In retrospect, I consider this an episode of child abuse. There was weeping - mine -- and gnashing of teeth -- Mother's, who was annoyed by my constant fidgeting. I hated the smell, the endless waiting for the chemistry experiment to take hold, the rollers that reminded me of pink (for girls, of course) chicken bones. But most of all I hated the results.
They were nothing at all like the twins on the commericals. You were supposed to guess which one had the Toni. They both had wavy, soft curly hair so it was a difficult choice. But unlike either TV twin, I looked like a chia pet.
I kept tugging at my hair hoping to de-curl it even though Mother kept assuring me that the frizz would be gone by school on Monday. This is the same woman who lied to me about Santa Claus and the Tooth Fairy, so by age 10 her credibility was weak.

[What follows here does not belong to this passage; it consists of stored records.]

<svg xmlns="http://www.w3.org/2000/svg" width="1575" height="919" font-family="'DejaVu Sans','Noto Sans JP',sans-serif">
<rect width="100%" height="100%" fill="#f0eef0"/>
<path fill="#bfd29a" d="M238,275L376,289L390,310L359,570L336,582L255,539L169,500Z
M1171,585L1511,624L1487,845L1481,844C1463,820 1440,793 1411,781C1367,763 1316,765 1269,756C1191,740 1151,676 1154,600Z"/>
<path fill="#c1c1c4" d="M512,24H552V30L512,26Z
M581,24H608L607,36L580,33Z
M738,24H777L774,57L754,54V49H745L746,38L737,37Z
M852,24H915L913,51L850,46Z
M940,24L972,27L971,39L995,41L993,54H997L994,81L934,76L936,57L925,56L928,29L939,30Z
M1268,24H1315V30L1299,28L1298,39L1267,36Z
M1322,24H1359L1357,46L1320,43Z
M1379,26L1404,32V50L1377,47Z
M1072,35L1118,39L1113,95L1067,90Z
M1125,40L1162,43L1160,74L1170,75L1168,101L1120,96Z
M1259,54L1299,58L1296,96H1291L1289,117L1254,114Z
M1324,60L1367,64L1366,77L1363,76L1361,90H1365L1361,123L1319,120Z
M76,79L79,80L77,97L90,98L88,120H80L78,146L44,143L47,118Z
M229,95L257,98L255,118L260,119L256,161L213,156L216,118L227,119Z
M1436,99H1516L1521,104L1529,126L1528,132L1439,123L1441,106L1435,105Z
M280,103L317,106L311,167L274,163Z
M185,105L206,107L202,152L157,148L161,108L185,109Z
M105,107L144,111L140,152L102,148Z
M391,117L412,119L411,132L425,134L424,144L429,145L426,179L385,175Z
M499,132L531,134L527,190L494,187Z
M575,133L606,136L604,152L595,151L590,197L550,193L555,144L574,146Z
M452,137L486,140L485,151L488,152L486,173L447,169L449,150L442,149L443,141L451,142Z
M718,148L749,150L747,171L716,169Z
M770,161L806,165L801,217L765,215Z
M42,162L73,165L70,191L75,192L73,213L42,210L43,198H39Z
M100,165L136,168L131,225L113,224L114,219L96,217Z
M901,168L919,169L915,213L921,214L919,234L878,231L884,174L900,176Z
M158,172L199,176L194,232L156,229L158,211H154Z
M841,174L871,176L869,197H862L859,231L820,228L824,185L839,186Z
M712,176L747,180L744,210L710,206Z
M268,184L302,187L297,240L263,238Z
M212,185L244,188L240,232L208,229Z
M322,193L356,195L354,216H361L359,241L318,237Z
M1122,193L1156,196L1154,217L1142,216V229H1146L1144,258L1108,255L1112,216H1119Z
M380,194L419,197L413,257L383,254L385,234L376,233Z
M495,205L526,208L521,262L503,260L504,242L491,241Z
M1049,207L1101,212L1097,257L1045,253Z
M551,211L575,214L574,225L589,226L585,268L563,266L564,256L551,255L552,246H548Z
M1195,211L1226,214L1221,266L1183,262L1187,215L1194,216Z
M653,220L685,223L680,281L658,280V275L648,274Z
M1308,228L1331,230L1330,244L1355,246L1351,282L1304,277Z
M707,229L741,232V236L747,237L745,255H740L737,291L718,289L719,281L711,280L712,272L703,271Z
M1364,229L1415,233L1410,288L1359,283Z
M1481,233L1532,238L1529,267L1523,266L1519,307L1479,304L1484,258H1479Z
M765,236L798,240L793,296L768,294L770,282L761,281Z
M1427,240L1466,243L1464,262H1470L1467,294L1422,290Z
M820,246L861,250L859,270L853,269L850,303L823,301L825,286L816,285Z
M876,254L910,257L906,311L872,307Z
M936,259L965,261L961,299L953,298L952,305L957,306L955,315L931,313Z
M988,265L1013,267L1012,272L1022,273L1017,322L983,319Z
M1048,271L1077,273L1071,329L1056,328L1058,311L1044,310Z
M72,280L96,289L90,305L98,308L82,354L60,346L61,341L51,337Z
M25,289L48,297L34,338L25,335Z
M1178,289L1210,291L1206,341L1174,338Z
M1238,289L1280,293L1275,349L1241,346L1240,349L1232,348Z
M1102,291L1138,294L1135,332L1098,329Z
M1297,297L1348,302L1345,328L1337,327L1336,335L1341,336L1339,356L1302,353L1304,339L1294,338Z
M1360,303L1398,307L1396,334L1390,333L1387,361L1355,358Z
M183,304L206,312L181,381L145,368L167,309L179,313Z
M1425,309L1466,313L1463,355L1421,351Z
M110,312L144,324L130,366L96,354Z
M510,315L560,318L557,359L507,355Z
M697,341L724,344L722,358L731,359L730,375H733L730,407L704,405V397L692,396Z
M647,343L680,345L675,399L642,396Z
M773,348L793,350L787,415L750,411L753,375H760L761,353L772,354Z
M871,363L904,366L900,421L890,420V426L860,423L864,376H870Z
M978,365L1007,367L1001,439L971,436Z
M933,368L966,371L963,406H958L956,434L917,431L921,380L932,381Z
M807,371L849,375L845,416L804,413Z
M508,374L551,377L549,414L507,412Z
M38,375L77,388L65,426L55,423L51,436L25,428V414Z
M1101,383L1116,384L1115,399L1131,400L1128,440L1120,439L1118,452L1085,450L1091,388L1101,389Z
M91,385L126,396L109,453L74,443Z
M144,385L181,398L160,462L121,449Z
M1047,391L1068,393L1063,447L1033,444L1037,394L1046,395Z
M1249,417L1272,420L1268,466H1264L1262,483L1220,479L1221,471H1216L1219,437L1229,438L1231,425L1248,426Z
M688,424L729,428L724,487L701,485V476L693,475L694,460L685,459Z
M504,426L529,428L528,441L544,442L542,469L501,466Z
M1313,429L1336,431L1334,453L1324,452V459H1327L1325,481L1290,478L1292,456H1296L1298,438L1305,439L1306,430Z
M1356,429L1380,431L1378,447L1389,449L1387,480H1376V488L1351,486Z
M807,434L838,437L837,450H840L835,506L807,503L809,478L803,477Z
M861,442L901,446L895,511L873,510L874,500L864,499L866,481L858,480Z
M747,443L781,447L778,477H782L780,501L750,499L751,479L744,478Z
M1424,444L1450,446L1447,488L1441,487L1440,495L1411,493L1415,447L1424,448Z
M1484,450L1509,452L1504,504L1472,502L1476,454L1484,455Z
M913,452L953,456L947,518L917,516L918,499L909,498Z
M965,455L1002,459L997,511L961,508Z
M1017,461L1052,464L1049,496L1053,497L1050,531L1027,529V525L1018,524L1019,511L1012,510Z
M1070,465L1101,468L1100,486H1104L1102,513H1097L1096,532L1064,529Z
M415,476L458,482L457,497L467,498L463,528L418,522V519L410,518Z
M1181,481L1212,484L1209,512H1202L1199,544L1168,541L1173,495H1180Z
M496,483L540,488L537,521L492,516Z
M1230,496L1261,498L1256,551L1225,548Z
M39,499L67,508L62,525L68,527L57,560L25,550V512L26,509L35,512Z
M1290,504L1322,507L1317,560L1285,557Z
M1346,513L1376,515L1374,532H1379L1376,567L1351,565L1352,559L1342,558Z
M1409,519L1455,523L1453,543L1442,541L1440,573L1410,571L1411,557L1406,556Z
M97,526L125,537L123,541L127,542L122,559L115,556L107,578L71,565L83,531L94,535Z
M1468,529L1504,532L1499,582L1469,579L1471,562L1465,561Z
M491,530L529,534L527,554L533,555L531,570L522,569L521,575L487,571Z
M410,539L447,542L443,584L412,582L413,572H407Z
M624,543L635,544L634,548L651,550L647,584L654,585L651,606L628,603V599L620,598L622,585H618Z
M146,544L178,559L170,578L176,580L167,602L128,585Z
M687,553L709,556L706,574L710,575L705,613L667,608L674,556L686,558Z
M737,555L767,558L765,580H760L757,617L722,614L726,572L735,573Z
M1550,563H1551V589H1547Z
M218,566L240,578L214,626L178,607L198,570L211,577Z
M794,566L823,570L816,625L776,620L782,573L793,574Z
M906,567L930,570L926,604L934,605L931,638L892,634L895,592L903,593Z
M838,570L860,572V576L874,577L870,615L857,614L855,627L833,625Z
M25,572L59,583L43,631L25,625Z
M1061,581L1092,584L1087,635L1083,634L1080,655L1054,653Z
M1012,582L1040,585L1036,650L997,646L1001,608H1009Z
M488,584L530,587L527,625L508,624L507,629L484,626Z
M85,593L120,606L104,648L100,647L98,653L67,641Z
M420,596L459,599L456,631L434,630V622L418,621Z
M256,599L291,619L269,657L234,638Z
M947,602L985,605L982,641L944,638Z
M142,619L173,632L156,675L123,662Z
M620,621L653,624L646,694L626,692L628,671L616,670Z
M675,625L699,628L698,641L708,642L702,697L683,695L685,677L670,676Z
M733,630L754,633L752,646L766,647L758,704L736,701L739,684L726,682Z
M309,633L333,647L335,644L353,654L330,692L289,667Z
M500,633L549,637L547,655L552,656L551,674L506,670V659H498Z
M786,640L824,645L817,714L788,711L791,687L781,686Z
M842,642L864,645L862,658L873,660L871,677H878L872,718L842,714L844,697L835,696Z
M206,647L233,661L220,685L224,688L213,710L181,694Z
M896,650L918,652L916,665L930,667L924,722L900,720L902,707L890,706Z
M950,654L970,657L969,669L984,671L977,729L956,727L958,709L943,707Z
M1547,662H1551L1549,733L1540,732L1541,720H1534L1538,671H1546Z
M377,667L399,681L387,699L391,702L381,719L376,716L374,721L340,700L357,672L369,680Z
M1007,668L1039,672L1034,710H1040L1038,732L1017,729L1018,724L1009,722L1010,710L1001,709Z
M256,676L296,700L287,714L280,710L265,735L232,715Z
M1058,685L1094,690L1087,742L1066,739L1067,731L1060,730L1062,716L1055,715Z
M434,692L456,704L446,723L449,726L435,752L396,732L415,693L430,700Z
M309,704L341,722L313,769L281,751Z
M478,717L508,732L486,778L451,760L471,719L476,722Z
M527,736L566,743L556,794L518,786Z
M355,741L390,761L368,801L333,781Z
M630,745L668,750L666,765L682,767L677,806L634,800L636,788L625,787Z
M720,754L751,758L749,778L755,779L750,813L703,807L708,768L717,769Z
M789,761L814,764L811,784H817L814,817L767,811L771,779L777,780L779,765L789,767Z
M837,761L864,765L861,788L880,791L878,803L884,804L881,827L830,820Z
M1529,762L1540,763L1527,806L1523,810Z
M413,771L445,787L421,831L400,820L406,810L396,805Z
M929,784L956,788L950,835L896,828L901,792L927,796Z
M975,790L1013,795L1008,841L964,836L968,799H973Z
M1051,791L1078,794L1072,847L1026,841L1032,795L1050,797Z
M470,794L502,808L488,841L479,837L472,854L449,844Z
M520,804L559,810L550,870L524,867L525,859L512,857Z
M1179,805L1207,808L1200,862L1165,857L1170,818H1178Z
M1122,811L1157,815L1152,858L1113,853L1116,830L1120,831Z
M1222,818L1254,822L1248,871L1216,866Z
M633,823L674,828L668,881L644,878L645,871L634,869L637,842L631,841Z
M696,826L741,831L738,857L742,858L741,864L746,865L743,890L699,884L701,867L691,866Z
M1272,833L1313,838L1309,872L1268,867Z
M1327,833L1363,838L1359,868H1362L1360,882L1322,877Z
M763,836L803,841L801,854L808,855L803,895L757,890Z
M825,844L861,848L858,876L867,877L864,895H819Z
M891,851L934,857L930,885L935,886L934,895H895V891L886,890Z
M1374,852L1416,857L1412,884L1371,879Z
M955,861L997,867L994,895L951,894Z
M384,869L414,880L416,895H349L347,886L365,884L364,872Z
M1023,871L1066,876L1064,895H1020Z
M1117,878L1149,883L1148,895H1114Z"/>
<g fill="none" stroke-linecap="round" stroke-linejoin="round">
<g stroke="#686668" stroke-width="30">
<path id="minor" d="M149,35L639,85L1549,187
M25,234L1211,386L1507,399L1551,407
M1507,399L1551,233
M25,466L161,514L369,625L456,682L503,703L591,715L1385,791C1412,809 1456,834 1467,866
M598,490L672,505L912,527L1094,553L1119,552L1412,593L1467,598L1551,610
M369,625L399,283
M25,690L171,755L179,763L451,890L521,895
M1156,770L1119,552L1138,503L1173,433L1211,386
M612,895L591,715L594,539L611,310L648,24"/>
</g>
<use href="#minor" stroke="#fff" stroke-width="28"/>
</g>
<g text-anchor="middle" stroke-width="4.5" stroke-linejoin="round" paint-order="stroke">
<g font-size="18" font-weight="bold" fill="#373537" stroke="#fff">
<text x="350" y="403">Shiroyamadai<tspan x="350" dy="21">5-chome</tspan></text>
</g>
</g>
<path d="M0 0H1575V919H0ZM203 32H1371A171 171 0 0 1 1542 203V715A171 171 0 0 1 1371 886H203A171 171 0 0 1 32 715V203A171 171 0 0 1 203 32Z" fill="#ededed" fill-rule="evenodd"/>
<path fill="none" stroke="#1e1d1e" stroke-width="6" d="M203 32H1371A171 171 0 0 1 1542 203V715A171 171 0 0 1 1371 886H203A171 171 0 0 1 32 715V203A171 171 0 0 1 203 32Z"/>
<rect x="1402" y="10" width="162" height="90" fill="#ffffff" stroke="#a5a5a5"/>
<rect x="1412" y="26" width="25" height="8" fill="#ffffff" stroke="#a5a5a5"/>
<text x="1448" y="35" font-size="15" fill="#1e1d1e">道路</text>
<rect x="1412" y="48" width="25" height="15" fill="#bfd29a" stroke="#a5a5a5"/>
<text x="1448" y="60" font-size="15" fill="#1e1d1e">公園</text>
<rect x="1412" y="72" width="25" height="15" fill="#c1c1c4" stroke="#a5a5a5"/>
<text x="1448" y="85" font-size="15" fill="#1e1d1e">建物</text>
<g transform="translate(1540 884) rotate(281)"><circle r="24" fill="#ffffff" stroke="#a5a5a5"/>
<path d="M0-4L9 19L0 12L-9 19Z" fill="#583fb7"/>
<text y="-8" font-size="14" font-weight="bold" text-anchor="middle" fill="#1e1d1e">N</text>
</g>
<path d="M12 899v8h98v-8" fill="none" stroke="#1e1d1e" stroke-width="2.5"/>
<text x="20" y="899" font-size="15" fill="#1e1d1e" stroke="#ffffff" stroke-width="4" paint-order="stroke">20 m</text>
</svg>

It took months for the frizz to settle down. Months of wearing scarves and answering to the name Brillo head on the playground. They don't call it "permanent" for nothing.
Tuesday, January 8, 2008
Like It's Amazing, Literally!
I'm not sure what happened that pushed me over the edge, but I have recently assumed the role of official language curmudgeon. I've always liked reading, writing and playing with words. And while I'm very attuned to usage and proper grammar, I'm not one of those annoying people who corrects someone while they're talking. In the privacy of my head however, I circle their mistakes in red just like the nuns did on my high school essays.
Take the word "amazing" for example. Webster defines it as "filled with great surprise or sudden wonder; astonishing".
It's an uber descriptive, powerful adjective that works particularly well with life's memorable moments -- like childbirth, winning the lottery, viewing the Grand Canyon, hearing a prodigy play Chopin and other events of similar magnitude.
Yet, a guest on the Today Show was telling Matt Lauer about an amazing olive tapenade, an amazing garlic mayonnaise and -- yes --- an amazing spicy guacamole. In that brief 4 minutes of fame segment, he used the word "amazing" 9 times. And just to further irritate me, he repeatedly drew out the second syllable so my ear spelled it "amaaaazing".
Give the man a thesaurus! Food is delicious, scrumptious, delectable, yummy, heavenly....and so on. But unless you're dining with the Dali Lama at the top of the Eiffel Tower it's rarely amazing.
Like I want to literally jump off the Golden Gate Bridge when I hear language misused. Wouldn't that be amazing?